■ WHAT THIS TASK INVOLVES ■
Within the records below is a range that opens at the line with "ZA101: 169.14 -> 145" and closes at the line with "ZA748: 105.67 -> 70". Return that range word for word, both ends included, and only that range.

■ SOURCE MATERIAL ■
>>>>
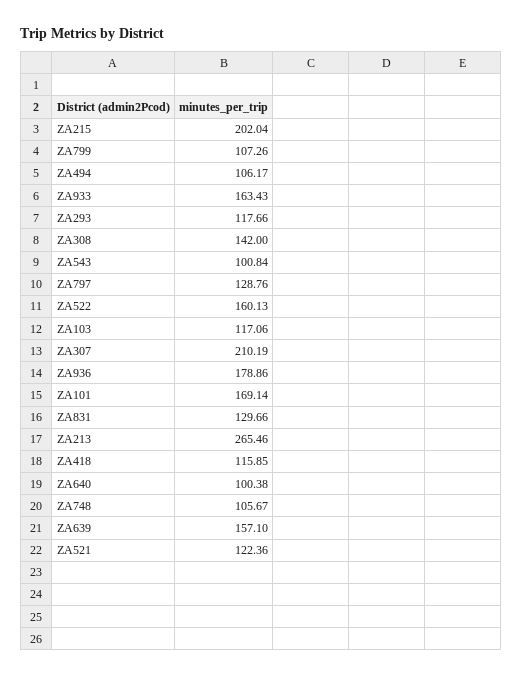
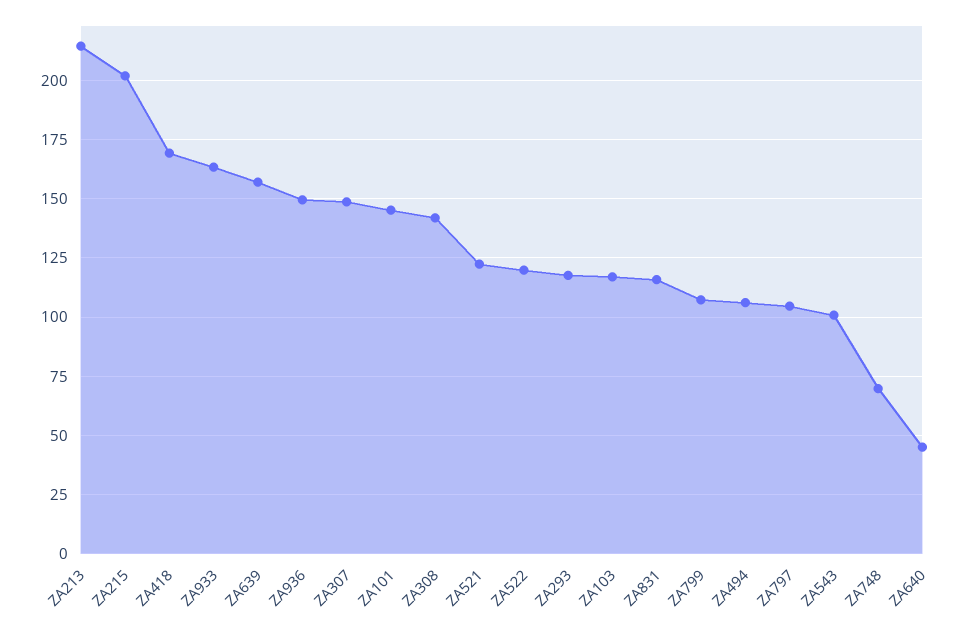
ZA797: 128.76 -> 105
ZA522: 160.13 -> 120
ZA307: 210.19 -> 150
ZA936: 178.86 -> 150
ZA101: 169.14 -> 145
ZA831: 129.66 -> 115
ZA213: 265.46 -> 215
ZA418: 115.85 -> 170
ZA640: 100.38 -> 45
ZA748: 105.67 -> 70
<<<<
>>>>
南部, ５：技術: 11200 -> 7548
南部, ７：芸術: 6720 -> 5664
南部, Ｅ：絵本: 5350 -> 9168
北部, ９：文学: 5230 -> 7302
<<<<
■ PROBLEM SOLUTION ■
ZA101: 169.14 -> 145
ZA831: 129.66 -> 115
ZA213: 265.46 -> 215
ZA418: 115.85 -> 170
ZA640: 100.38 -> 45
ZA748: 105.67 -> 70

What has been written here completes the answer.